▸ Activity
Once you reach the line with "Would you describe", transcribe it and every line after it to the end of the records, exactly, but not the pictures.

▸ Information given
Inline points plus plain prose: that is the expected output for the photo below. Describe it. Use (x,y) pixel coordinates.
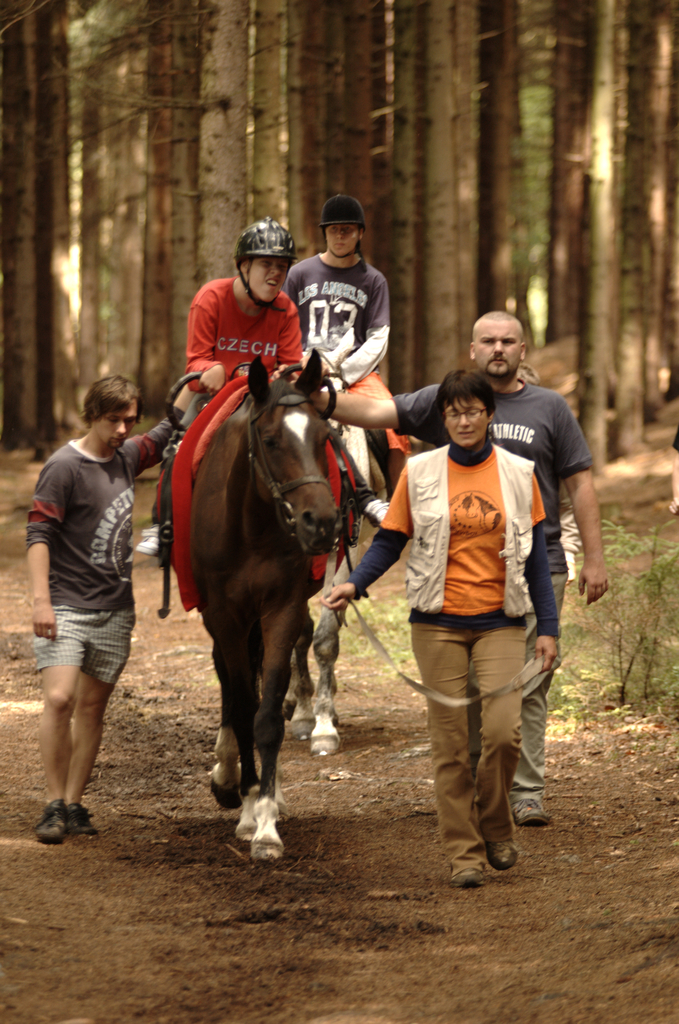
In this picture we can see few people (448,656) walking with the horses (275,629). And there are two persons (355,228) sitting on the horses (271,465). They wear helmet (325,226). And on the background (321,249) there are trees (394,171).
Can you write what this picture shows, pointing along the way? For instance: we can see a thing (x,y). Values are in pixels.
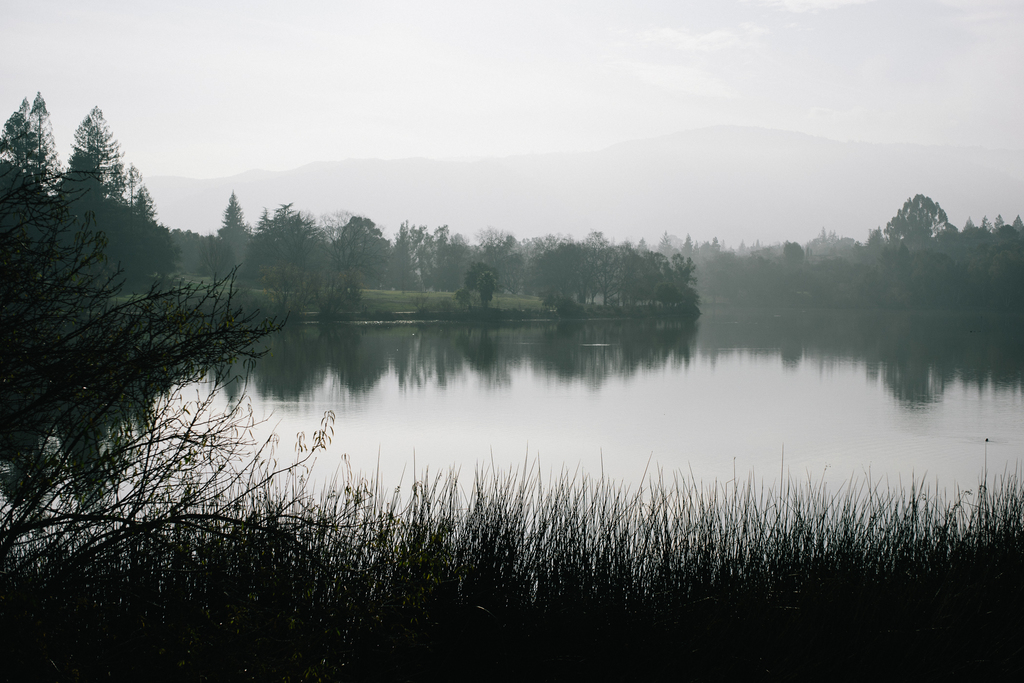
In the background of the image (625,264) there are trees (461,256). In the center of the image (512,358) there is water (330,451). At the bottom of the image (396,563) there is grass (362,569). At the top of the image (361,98) there is sky (367,130).
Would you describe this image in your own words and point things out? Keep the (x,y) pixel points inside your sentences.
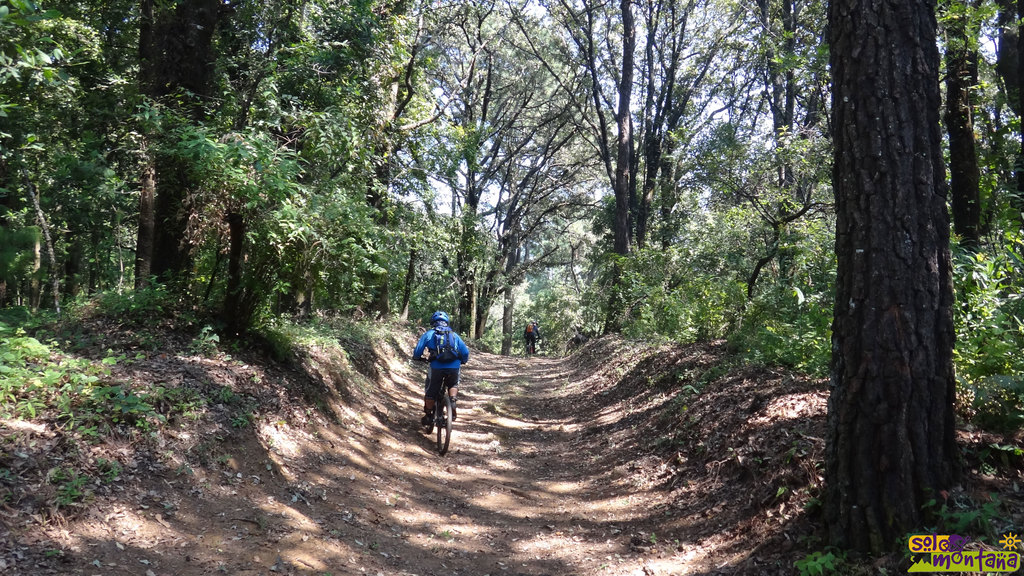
In this picture we can see two persons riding on bicycles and in the background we can see trees (4,266), sky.
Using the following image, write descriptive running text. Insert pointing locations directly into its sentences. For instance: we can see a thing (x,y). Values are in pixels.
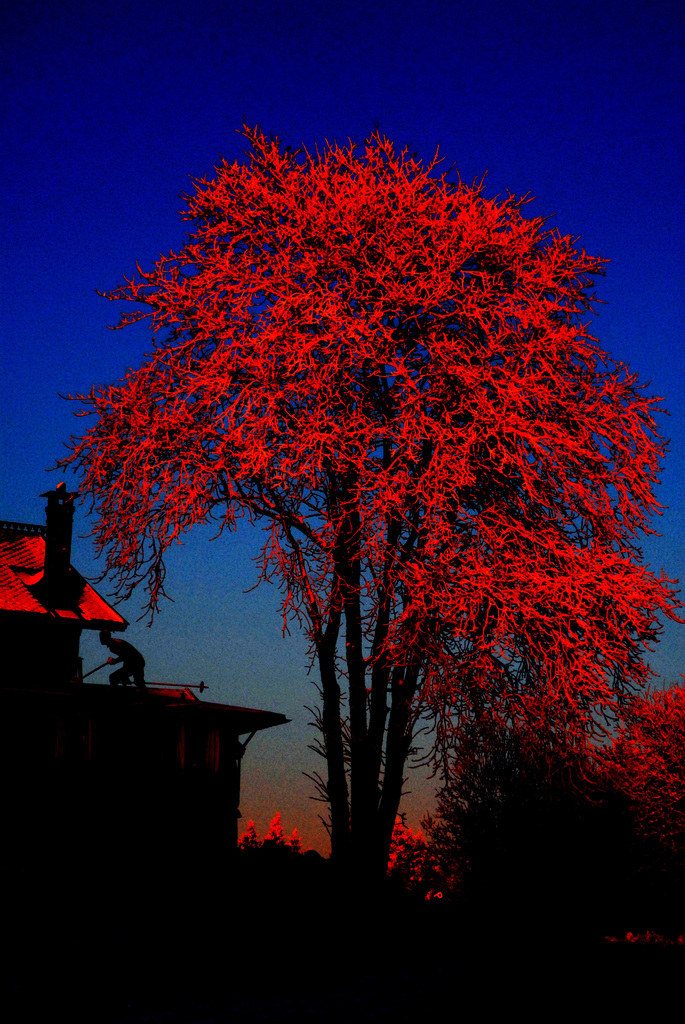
This is an edited pic where on the right (461,806) there are trees (440,836). On the left (12,718), there is a house (153,890) on which a person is standing. On the top (324,74), there is the sky (402,105).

▸ Response for this exercise
Would you describe this image in your own words and point things out? Keep the (x,y) pixel points inside your sentences.
In this picture we can see two persons riding on bicycles and in the background we can see trees (4,266), sky.
Using the following image, write descriptive running text. Insert pointing locations directly into its sentences. For instance: we can see a thing (x,y). Values are in pixels.
This is an edited pic where on the right (461,806) there are trees (440,836). On the left (12,718), there is a house (153,890) on which a person is standing. On the top (324,74), there is the sky (402,105).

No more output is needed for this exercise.